Forse non hai seguito gli studi che sono stati fatti sugli inceneritori, sui tumori che vengono riscontrati, soprattutto nei bambini, per non parlare poi del nucleare... non c'è storia!
Forse non hai visto trasmissioni come Report, che di recente ha parlato proprio di nucleare, o forse non hai visto gli studi sugli effetti delle scorie e sul problema del loro smaltimento. Anch'io mi informo e medito, e davvero non ci sono dubbi sulla nocività di queste cose...
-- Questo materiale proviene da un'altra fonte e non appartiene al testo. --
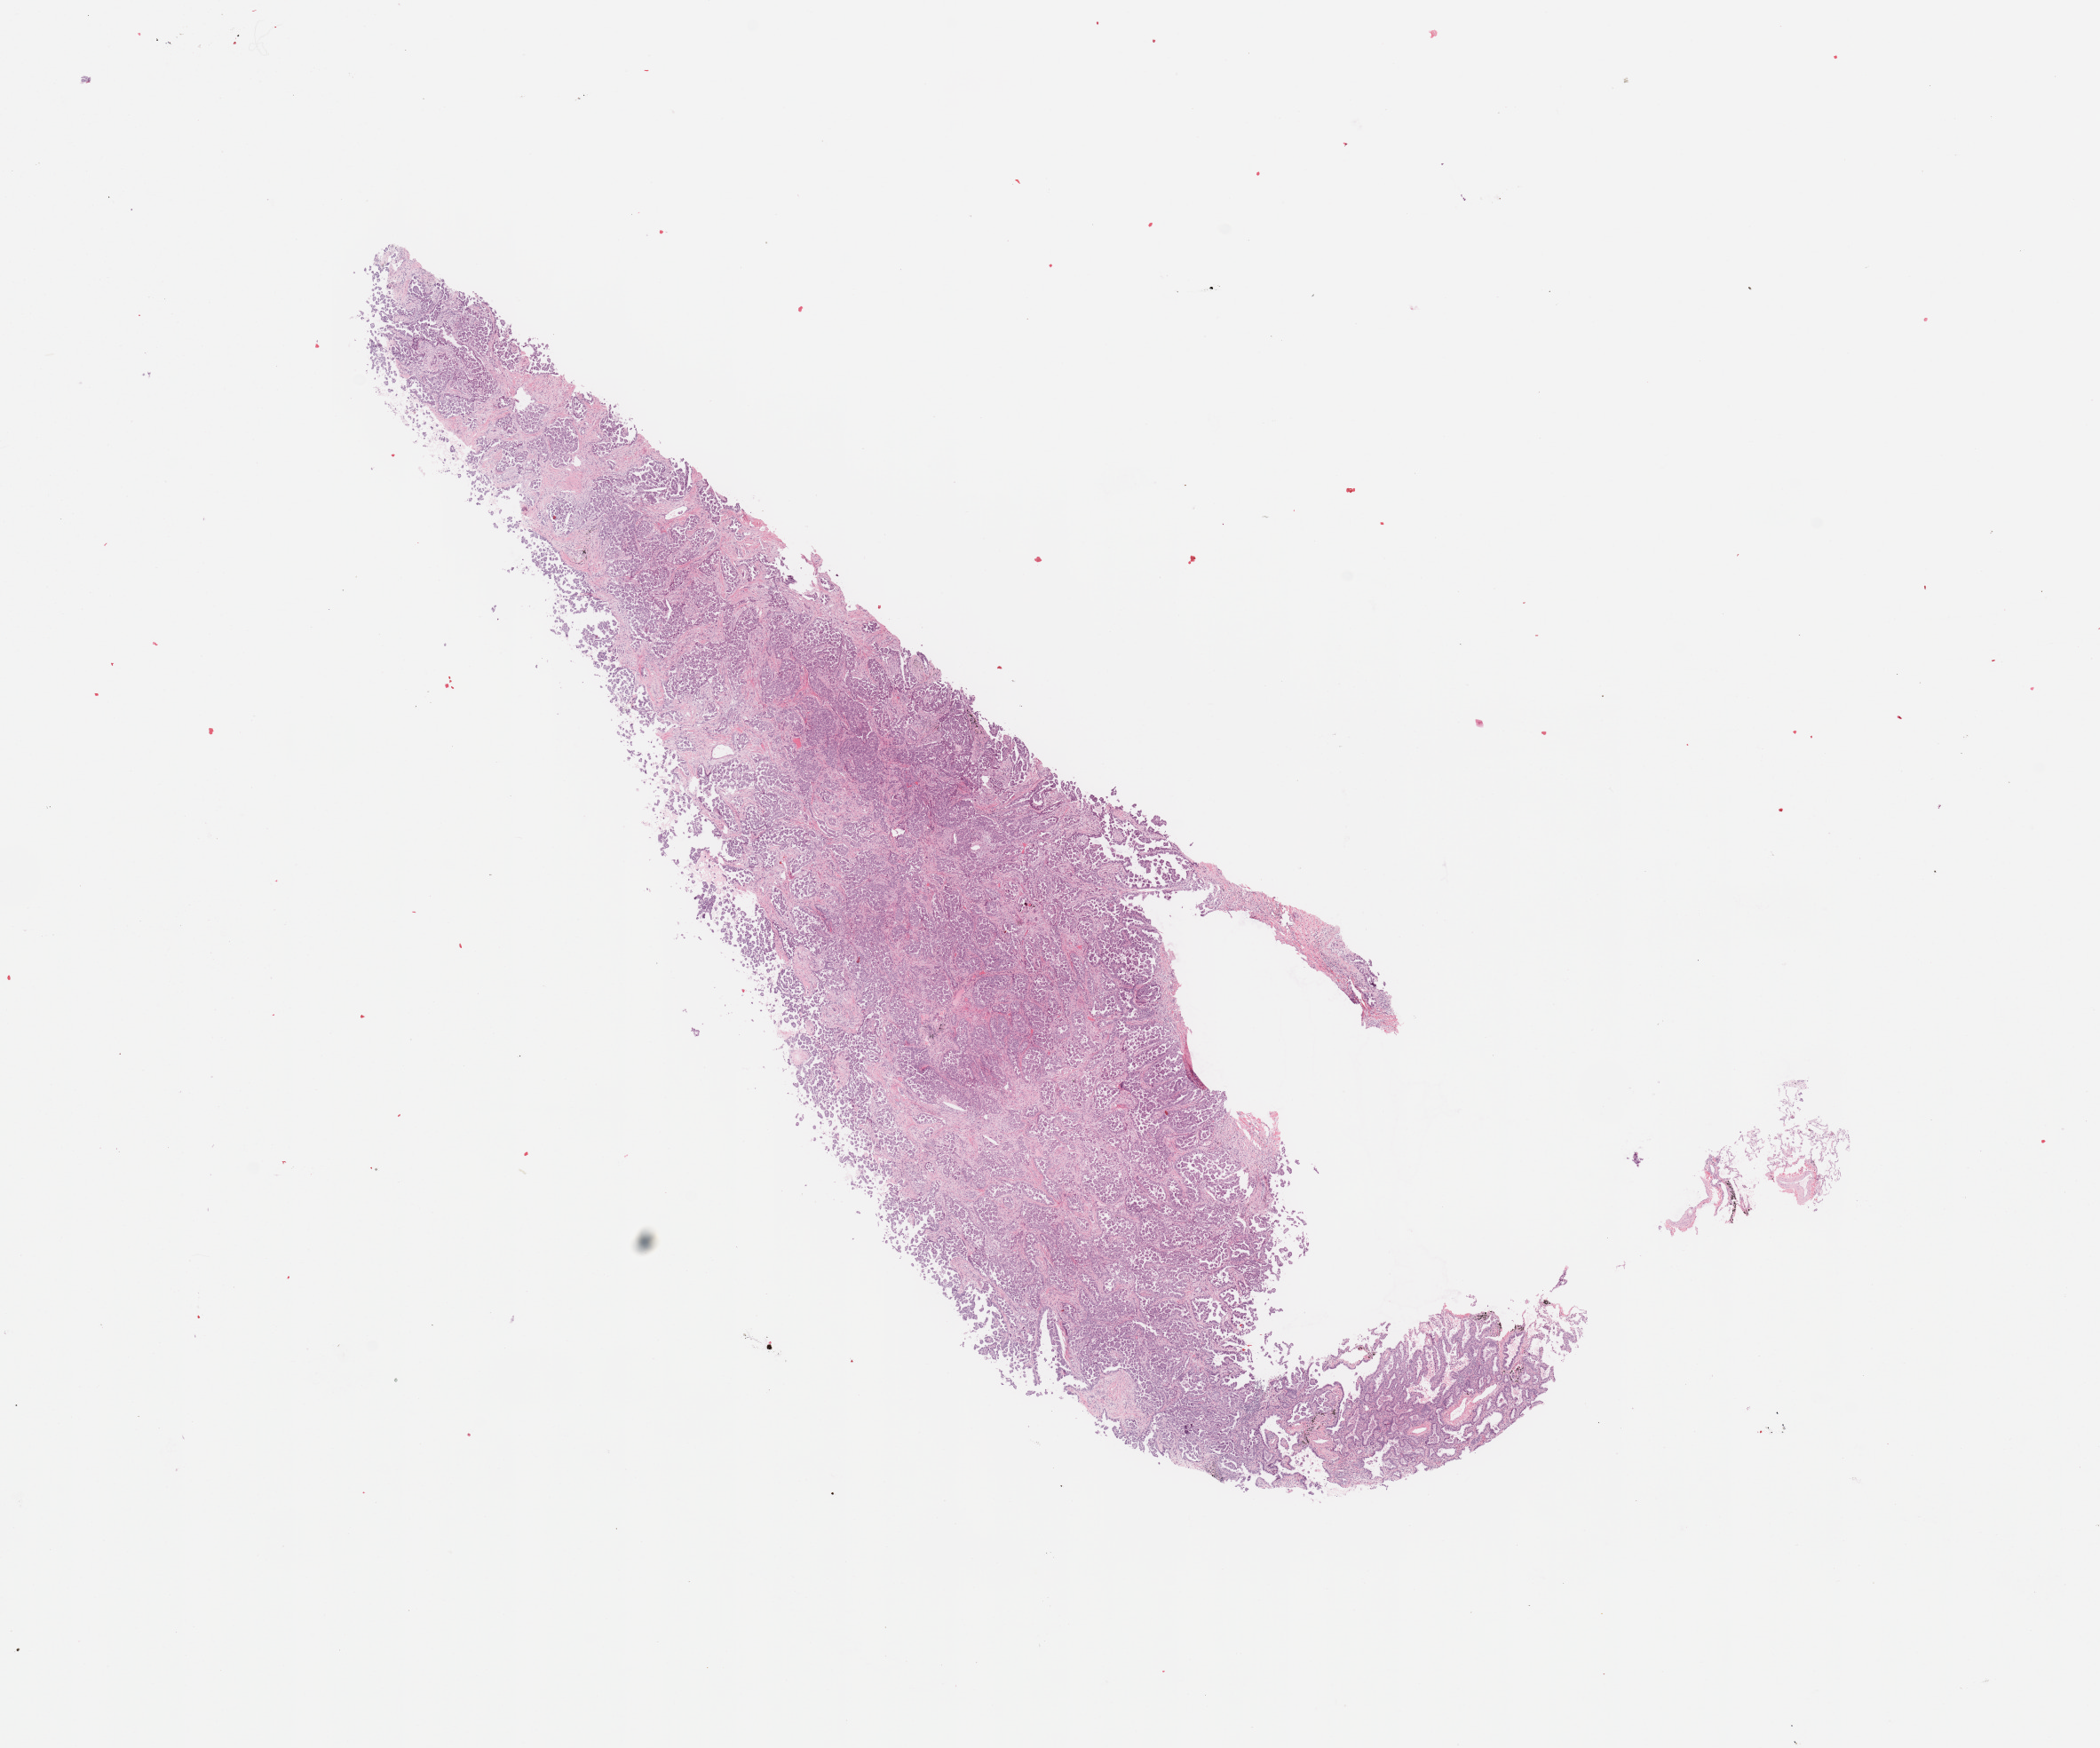
H&E-stained whole-slide image, low-resolution overview of the scanned area, about 18.7 x 15.6 mm (slide scanned at 20x). Tumour tissue sample, sampled site: lung. 68-year-old male patient. Histologic grade: G3 (poorly differentiated). Pathologist review of this section (percent, as recorded): tumour nuclei 80%, necrosis 3%.
AJCC pathologic stage: IIIA. Diagnosis: Adenocarcinoma, NOS.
L'immondizia non possiamo tenercela in casa.Bisogna trattarla.
In tutto il pianeta avviene questa raccolta con smaltimento.Ci sono vari metodi e su ognuno si può fare una tesi.In Italia-NON SI ACCETTA NIENTE- TUTTO NUOCE!
L'immondizia di Napoli viene portata in SVEZIA...Come la tratteranno in quel paese? Pensi che siano così FESSI da creare danni ALLA LORO SALUTE ED AMBIENTE? Ma se ci mettiamo in viaggio per il Pianeta, potrei raccontarti tanti ma tanti esempi.
In Francia-in Germania- In Inghilteraa dove esistono impianti NUCLEARI Ti risulta che queste popolazioni hanno tutti IL CANCRO?
Allora Mara, pur RITENENDOMI UN AMBIENTALISTA VERO, MI INFORMO E MEDITO.
P.S.Non è che con questo articolo cambio la mia opinione su di te! Posso sbagliarmi, ma con questo non salgo su una cattedra e dò bacchettate!
Gli ambientalisti non dicono sempre no a priori, ma lo fanno sempre con cognizione di causa. Non facciamoci ingannare dalle modifiche ai nomi ma non alla sostanza, come il "termovalorizzat ore". E sul nucleare ci sono studi su studi che ne confermano la pericolosità. Meditate gente, meditate.... e informatevi!